In 2015 alone, it did 38 investments in India with total disclosed investments of $1 Bn and each amounting to more than $5 Mn. The major ones included Ola ($400 Mn), Quikr ($150 Mn), Delhivery ($85 Mn), News In Shorts ($20 Mn), etc.
In the same year, Tiger Global revealed its plan to slow down its funding spree in India. As a result, in 2016, it participated only in four startup funding rounds. As per sources, Tiger Global is still aiming to cut its India bets.
According to a Business Standard report, till May 2016, Tiger Global has invested $1.25 Bn in 101 Indian firms and managed to make seven exits, worth $473 Mn. This included Caratlane, Babyoye, Just Dial and a partial exit from MakeMyTrip. Apart from this, the firm has participated in every fund-raising round of Flipkart. It has pumped in over $1 Bn till date and holds 28% stake in the Indian ecommerce giant.

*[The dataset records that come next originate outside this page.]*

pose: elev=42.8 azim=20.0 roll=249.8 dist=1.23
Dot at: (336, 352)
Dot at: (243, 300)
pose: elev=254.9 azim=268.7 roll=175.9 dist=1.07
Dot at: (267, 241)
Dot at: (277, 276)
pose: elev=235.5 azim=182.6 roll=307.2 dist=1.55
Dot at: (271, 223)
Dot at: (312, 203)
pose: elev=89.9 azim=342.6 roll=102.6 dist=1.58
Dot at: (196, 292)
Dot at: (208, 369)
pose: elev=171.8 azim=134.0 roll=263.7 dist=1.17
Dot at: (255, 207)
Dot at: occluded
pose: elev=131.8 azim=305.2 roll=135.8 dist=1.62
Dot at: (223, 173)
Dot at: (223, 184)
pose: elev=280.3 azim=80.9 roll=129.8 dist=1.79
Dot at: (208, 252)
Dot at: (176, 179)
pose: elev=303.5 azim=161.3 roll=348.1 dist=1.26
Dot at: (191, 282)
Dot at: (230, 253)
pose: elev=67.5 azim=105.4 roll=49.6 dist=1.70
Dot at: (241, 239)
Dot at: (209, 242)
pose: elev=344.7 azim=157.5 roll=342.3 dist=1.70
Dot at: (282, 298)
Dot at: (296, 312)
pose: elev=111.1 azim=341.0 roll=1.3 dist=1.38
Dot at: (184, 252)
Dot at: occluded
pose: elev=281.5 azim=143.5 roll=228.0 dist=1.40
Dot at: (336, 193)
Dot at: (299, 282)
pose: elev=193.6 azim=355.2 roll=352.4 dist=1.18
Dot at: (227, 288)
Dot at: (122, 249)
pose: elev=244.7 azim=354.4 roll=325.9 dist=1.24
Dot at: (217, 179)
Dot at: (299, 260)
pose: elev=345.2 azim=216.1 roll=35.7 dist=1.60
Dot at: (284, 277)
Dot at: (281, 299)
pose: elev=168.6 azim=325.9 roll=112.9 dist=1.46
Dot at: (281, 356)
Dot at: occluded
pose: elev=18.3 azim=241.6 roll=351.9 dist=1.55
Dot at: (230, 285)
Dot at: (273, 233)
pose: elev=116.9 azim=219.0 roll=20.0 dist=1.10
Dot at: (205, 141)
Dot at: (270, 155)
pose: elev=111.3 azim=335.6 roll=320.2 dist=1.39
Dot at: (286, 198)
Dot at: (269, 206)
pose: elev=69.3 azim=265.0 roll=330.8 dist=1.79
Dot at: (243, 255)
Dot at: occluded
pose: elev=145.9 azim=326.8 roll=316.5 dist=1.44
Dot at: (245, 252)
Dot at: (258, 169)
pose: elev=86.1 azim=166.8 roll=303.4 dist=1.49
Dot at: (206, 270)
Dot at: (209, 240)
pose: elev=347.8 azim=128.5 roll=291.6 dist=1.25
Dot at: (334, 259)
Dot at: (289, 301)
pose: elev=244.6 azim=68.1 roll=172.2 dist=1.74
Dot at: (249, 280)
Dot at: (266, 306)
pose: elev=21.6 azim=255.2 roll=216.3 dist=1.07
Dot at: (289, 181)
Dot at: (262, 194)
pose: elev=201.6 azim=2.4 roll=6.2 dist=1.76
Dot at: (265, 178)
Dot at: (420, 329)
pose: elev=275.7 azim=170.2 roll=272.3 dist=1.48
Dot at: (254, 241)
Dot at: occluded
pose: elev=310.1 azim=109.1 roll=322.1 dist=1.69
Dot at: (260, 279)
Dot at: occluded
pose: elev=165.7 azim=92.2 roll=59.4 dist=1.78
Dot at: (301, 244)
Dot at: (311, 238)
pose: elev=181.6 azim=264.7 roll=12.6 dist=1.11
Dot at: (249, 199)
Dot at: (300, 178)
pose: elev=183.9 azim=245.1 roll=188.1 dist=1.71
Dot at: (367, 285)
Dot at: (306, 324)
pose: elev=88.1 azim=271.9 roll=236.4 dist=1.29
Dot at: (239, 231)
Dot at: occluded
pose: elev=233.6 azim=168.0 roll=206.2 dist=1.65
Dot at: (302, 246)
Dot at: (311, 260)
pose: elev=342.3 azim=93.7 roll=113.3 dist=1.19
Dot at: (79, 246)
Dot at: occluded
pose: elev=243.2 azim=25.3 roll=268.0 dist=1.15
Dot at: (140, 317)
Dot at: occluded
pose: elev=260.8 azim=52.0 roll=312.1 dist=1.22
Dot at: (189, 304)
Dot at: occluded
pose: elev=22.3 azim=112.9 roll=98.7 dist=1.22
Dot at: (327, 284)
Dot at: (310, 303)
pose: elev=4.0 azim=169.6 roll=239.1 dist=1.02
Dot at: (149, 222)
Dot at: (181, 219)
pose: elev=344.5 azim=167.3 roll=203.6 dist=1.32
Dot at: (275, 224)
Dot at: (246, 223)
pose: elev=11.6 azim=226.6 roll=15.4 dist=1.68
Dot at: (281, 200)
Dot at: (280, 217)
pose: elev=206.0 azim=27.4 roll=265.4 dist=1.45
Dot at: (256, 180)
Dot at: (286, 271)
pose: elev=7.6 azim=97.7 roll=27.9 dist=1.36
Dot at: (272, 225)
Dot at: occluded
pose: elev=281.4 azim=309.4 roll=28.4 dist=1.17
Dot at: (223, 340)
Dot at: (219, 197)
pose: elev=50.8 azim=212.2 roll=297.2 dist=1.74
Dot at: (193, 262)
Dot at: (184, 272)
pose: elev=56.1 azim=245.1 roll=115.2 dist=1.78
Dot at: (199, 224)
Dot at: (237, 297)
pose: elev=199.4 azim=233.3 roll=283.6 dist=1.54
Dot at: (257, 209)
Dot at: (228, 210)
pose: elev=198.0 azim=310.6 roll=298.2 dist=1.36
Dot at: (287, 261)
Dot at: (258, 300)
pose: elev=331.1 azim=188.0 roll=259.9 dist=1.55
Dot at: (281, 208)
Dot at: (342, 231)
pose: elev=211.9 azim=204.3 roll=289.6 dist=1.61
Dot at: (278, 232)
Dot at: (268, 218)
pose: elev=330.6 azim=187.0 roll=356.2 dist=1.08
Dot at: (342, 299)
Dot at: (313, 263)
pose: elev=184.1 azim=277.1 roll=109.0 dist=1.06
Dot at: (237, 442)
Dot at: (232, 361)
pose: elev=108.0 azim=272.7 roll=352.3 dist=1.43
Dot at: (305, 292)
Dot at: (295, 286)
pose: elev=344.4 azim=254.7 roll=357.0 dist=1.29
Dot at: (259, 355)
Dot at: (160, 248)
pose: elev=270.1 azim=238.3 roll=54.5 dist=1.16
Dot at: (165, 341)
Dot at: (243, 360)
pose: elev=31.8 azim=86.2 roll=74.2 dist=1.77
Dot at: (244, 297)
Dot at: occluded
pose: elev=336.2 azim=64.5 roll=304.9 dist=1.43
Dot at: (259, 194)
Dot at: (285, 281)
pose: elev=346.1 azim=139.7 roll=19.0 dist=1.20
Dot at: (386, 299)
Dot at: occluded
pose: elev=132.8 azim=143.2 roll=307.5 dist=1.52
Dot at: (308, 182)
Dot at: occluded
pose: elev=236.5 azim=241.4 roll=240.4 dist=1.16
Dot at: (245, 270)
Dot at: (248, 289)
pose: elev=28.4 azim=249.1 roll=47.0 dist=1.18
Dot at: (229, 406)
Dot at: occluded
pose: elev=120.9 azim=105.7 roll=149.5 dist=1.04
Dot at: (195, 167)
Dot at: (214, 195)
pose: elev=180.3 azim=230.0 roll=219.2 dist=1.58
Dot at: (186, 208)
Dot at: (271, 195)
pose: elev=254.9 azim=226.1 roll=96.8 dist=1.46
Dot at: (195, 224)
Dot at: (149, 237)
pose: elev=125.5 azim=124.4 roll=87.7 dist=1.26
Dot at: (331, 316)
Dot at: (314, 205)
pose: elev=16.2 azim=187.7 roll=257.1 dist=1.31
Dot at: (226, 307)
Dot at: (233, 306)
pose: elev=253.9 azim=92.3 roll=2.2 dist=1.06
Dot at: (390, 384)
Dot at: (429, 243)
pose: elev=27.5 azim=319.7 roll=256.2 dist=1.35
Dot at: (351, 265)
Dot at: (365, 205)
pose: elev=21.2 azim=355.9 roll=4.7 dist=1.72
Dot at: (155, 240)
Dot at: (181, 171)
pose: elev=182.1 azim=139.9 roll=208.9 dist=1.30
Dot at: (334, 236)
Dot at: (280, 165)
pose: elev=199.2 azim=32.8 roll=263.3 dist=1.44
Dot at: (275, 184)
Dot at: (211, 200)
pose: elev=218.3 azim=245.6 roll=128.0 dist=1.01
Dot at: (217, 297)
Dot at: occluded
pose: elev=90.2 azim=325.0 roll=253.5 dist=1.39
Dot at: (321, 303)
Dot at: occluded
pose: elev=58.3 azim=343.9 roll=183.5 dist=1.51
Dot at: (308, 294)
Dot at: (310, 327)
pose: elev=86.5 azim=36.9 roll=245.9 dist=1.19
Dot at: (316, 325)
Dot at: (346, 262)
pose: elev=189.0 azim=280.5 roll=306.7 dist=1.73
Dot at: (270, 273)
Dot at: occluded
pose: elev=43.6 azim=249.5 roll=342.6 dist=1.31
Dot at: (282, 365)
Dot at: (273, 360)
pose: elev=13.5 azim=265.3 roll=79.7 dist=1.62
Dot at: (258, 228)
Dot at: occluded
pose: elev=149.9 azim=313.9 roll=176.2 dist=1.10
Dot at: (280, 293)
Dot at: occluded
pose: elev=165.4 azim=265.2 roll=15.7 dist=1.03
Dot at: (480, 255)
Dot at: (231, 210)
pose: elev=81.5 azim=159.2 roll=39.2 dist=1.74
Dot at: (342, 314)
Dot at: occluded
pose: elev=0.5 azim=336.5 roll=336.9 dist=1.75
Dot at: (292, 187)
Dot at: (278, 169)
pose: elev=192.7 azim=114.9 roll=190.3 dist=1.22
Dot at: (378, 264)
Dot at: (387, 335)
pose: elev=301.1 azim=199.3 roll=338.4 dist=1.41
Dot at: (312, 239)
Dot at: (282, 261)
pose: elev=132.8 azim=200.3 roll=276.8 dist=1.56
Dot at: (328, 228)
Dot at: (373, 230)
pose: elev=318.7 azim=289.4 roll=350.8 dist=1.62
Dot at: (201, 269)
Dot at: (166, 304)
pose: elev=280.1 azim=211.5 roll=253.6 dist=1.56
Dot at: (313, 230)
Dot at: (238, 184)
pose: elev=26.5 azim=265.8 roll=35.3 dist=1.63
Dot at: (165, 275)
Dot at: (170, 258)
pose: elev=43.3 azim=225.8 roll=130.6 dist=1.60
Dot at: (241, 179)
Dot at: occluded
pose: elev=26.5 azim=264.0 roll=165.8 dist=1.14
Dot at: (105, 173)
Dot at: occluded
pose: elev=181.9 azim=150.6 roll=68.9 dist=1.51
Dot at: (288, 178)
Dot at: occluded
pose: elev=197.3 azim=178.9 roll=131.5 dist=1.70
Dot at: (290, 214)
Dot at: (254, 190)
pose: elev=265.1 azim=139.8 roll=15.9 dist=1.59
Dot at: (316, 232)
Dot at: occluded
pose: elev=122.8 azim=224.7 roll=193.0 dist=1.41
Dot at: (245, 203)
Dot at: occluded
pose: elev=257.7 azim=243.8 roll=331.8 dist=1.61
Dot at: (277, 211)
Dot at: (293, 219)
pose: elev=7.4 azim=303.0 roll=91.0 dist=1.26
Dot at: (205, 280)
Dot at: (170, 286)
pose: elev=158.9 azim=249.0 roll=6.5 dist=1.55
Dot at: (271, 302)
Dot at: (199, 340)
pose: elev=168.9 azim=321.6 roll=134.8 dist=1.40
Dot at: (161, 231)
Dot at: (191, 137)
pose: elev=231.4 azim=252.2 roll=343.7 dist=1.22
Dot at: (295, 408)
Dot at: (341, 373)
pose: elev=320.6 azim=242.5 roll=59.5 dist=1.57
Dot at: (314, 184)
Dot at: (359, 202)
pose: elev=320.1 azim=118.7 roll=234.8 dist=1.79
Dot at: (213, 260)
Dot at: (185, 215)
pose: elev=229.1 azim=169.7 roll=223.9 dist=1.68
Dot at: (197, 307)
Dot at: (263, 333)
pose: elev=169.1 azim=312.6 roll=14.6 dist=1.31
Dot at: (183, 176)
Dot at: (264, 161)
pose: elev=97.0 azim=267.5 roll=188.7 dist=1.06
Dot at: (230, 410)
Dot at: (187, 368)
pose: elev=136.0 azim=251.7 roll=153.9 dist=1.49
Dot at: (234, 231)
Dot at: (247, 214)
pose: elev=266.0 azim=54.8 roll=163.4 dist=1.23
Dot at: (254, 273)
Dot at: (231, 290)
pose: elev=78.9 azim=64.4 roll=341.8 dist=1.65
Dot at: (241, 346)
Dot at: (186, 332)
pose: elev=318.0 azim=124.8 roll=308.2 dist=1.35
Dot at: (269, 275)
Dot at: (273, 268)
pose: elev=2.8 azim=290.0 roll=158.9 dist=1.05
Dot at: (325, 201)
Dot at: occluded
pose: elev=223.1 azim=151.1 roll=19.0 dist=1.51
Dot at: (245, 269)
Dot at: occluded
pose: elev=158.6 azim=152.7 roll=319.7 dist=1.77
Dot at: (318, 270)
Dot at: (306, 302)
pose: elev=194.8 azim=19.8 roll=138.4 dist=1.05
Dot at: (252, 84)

In December 2016, it was reported that Tiger Global was in talks with Flipkart to participate in its funding round which could be up to $1 Bn. Now after the completion of the round Tiger has reportedly sold a part of its holding in Flipkart’s recent $1 Bn fundraise. As per another recent report, Tiger was in talks with SoftBank to ‘sell a part of its stake in Flipkart in exchange for a merger with Snapdeal. The report suggested that it was looking to divest a third of its shares in exchange for $1 Bn from SoftBank. This would enable Tiger to recover its bet on Flipkart and still retain a 20% stake in the Indian ecommerce giant.
Ola – The Story So Far
The funding round of $350 Mn raised in February 2017 took Ola’s valuation to about $3.5 Bn. In May 2017, Ola raised another $104 Mn from RNT Capital and other existing investors at a slightly higher valuation. It sold shares at 13,521 a piece, INR 616 higher than, INR 12,905 per share price, during its last raise.
Earlier this month, it was reported that Ola’s parent company ANI Technologies’ losses increased 2X in FY16. Ola had incurred a consolidated loss before tax of $360 Mn (INR 2,313.66 Cr) in FY16, as compared to $123.9 Mn (INR 796 Cr) in FY15.
Later, SoftBank reported a $1.4 Bn loss on two major investments in India, Snapdeal and Ola. Earlier, SoftBank Group Corp had marked down close to $555 Mn in the same Indian investments, Ola and ecommerce portal Snapdeal, as per its six-monthly earnings report, ending September 2016. Later on, the company wrote off around $475 Mn in its combined shareholding value in Ola and Snapdeal, for the period ending December 31, 2016. In November 2016, Softbank infused $260 Mn into the cab aggregator, thereby, reducing its valuation to $3 Bn from earlier $5 Bn.
As per a company statement, the Bengaluru-based cab aggregator allows users across 102 cities to book from over 5,00,000 vehicles across cabs, auto-rickshaws and taxis. The aggregator also provides shared mobility services on its platform like Ola Shuttle and Ola Share for commute and ride-sharing respectively.
Was the change in AoA done in anticipation of SoftBank’s move to take up Tiger’s stake? Or was it done only to strengthen the say of founders about the future of the business? Only time can tell.
With SoftBank’s investee company Didi Chuxing holding a stake in Ola, if the deal between Tiger Global and Softbank goes through, Ola’s future in India may come under a pall. With the other possibility of Softbank strong-arming Snapdeal into a merger with Flipkart, will Ola’s fate go the same way? Or will the funding and backing of China’s biggest ride-hailing app give it enough teeth to duke it out with Uber? Watch this space as the story develops.